CausalLearn (Python): This is the modern standard for large-scale healthcare AI applications. Developed as a successor to the CMU Tetrad project, CausalLearn offers high-performance implementations of PC, GES, and LiNGAM. Its compatibility with Scikit-learn and PyTorch makes it the go-to tool for developers building clinical decision support systems (CDSS) that require real-time causal updates.
For those looking to deepen their technical expertise in these tools, the official CausalLearn documentation provides comprehensive tutorials on implementing search algorithms for complex observational datasets.
Addressing Unmeasured Confounders in EHR and Claims Data
The greatest challenge in healthcare observational data is the “unmeasured confounder.” In a real-world setting, clinicians do not record every factor impacting a patient (e.g., undiagnosed genetics, environmental stressors, or patient compliance). Traditional causal discovery assumes “causal sufficiency”—the idea that all common causes are measured. In healthcare, this assumption is rarely met.
To advance in health analytics careers, professionals must learn to use advanced algorithms like FCI (Fast Causal Inference). Unlike the PC algorithm, FCI can account for latent (unmeasured) variables. When the algorithm identifies a relationship but cannot determine if a third unmeasured factor is the true cause, it marks the edge as “bidirected.” This transparency is crucial for patient safety, ensuring that healthcare providers do not mistake a confounded correlation for a direct causal lever.
Case Study: Discovering Treatment Pathways in Chronic Disease Management
Consider a biostatistics team analyzing a 10-year observational dataset of Type 2 Diabetes patients. Using traditional regression, they might find a correlation between a specific metformin dosage and reduced cardiovascular events. However, using causal discovery in healthcare observational data, the team can uncover a more nuanced structure.

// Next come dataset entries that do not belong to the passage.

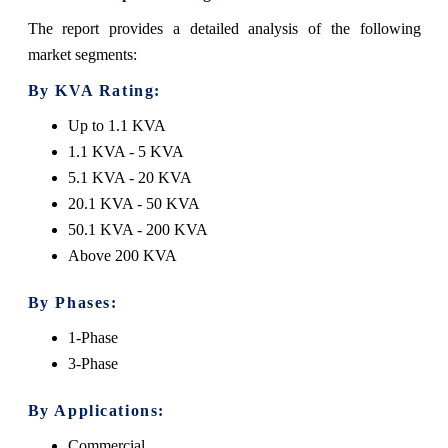
The report provides a detailed analysis of the following
market segments:
By KVA Rating:
Up to 1.1 KVA
1.1 KVA - 5 KVA
5.1 KVA - 20 KVA
20.1 KVA - 50 KVA
50.1 KVA - 200 KVA
Above 200 KVA
By Phases:
1-Phase
3-Phase
By Applications:
Commercial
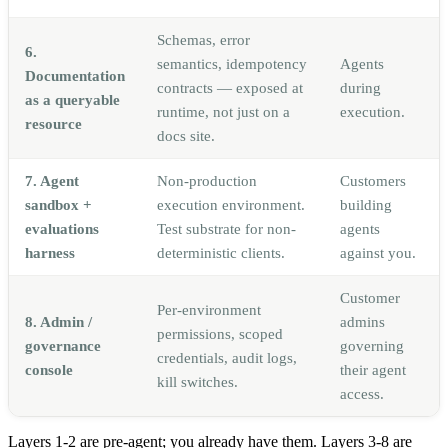
Schemas, error
6.
semantics, idempotency
Agents
Documentation
contracts — exposed at
during
as a queryable
runtime, not just on a
execution.
resource
docs site.
7. Agent
Non-production
Customers
sandbox +
execution environment.
building
evaluations
Test substrate for non-
agents
harness
deterministic clients.
against you.
Customer
Per-environment
8. Admin /
admins
permissions, scoped
governance
governing
credentials, audit logs,
console
their agent
kill switches.
access.
Layers 1-2 are pre-agent; you already have them. Layers 3-8 are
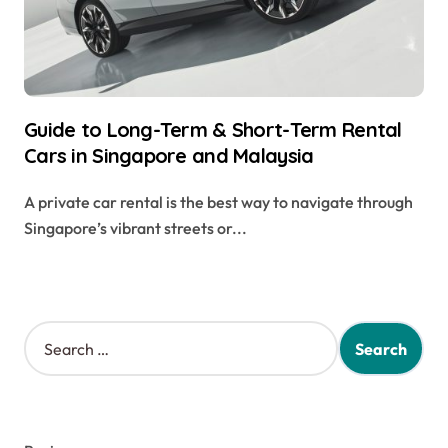
Guide to Long-Term & Short-Term Rental
Cars in Singapore and Malaysia
A private car rental is the best way to navigate through
Singapore’s vibrant streets or...
S
e
a
r
c
h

By applying the GES algorithm, the team may discover that the relationship is actually mediated by “physical activity levels” and “sleep quality,” which were buried in the patient notes. The causal graph reveals that increasing the medication dose only shows benefit for patients who also cross a specific threshold of physical activity. This discovery 1) prevents over-prescription for sedentary patients and 2) allows the healthcare provider to develop a multi-modal intervention strategy that targets the actual causal drivers of cardiovascular health.
This approach moves the focus from “what happened” in the past to “what will happen” if we change the patient’s care plan, showcasing the power of data science in professional development for healthcare technology.
Conclusion: The Future of Automated Causal Discovery in Clinical Decision Support
As we head toward 2026, the integration of causal discovery into the healthcare technology stack is inevitable. We are moving away from “black box” AI towards “transparent” AI. For career development in health analytics, the ability to build and interpret causal DAGs from noisy, real-world data is a high-value skill set that distinguishes senior data scientists from junior analysts.
Causal discovery empowers public health leaders to design better policies and clinicians to devise more effective personalized medicine strategies. By mastering algorithms like PC and LiNGAM and utilizing tools like CausalLearn, healthcare professionals can transform observational data from a mere record of the past into a roadmap for future clinical success. The future of healthcare is not just about predicting the next data point—it is about understanding the causal mechanism that drives it.